** start **
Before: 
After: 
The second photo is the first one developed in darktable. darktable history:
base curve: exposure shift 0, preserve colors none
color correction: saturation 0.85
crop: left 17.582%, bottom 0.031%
** end **
### Stated problem
Reproduce the rows above word for word.

### Answer to the problem
Before: 
After: 
The second photo is the first one developed in darktable. darktable history:
base curve: exposure shift 0, preserve colors none
color correction: saturation 0.85
crop: left 17.582%, bottom 0.031%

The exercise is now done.